Limit news checks to set windows (say, breakfast and early evening) and balance them with uplifting podcasts, comedy specials, or music you can’t help but hum along to. Positive inputs spark positive outreach.

8. Thinking pets are “too much trouble”

Caring for a dog, cat, or even a low‑maintenance fish creates daily structure and companionship.

Studies show pets improve both physical and mental health in older adults, partly by nudging owners to talk to neighbours on walks or at the vet.

Not ready for full‑time ownership? Offer to pet‑sit for friends or volunteer at an animal shelter.

9. Brushing off mental‑health check‑ups

Sadness, anxiety, or grief after retirement or a partner’s death can make socialising feel pointless.

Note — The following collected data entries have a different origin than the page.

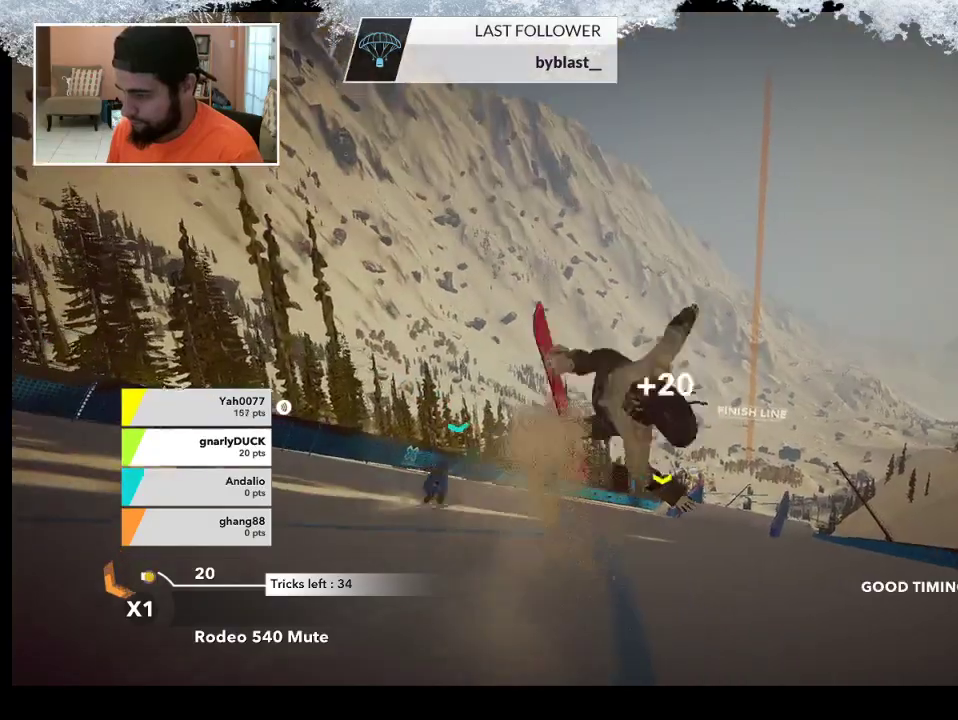
{"buttons": [], "left_stick": "center", "right_stick": "center", "events": [[167, "R2", "up"], [233, "right_stick", "center"]]}
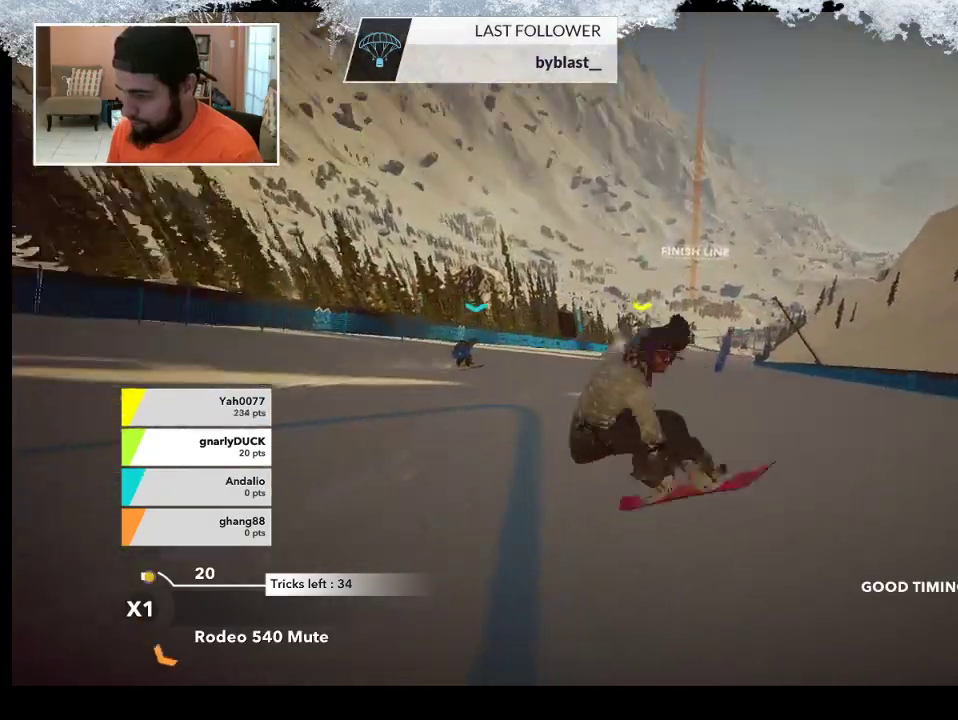
{"buttons": [], "left_stick": "center", "right_stick": "center", "events": []}
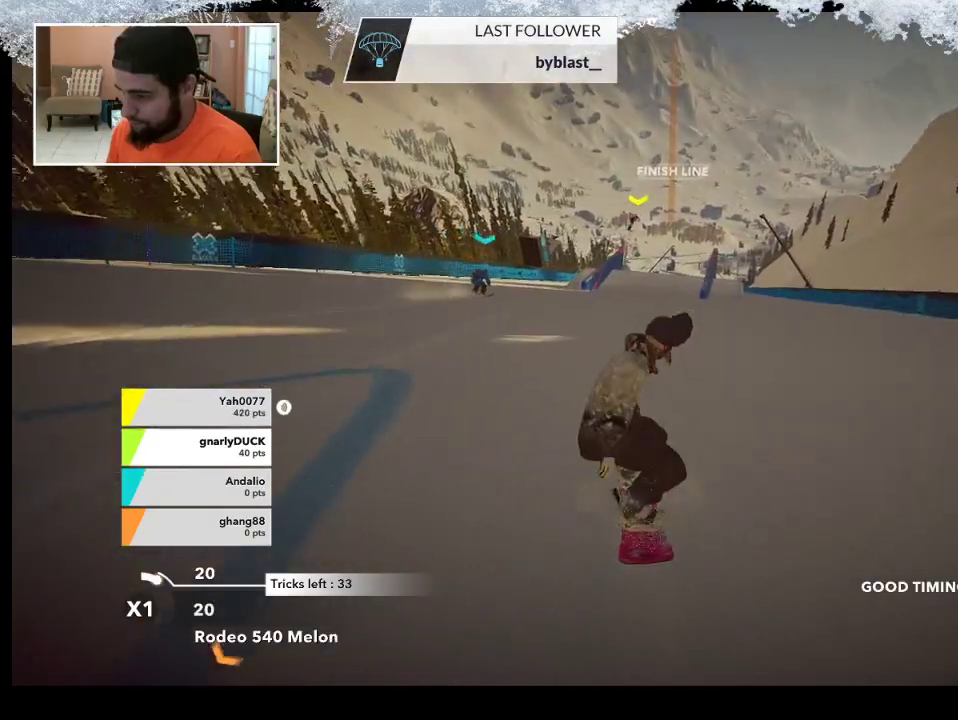
{"buttons": [], "left_stick": "center", "right_stick": "center", "events": []}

Ignoring those feelings doesn’t make them disappear—it makes you withdraw.

A chat with a counsellor, peer‑support group, or faith leader can break the spiral early.

Remember: seeking help is a sign of self‑respect, not weakness.

Wrap‑up: connection is a practice

Loneliness rarely arrives overnight. It creeps in when small habits pile up—another declined invite here, a skipped walk there—until silence feels normal.

Flip those habits and the reverse happens: each “yes,” each hobby session, each friendly text thickens the web that holds you.

Start small. Pick one habit above and tackle it this week. When that change feels natural, choose another.

Over time you’ll build a lifestyle where laughter, purpose, and familiar faces are woven into every day—no matter how many candles are on the cake.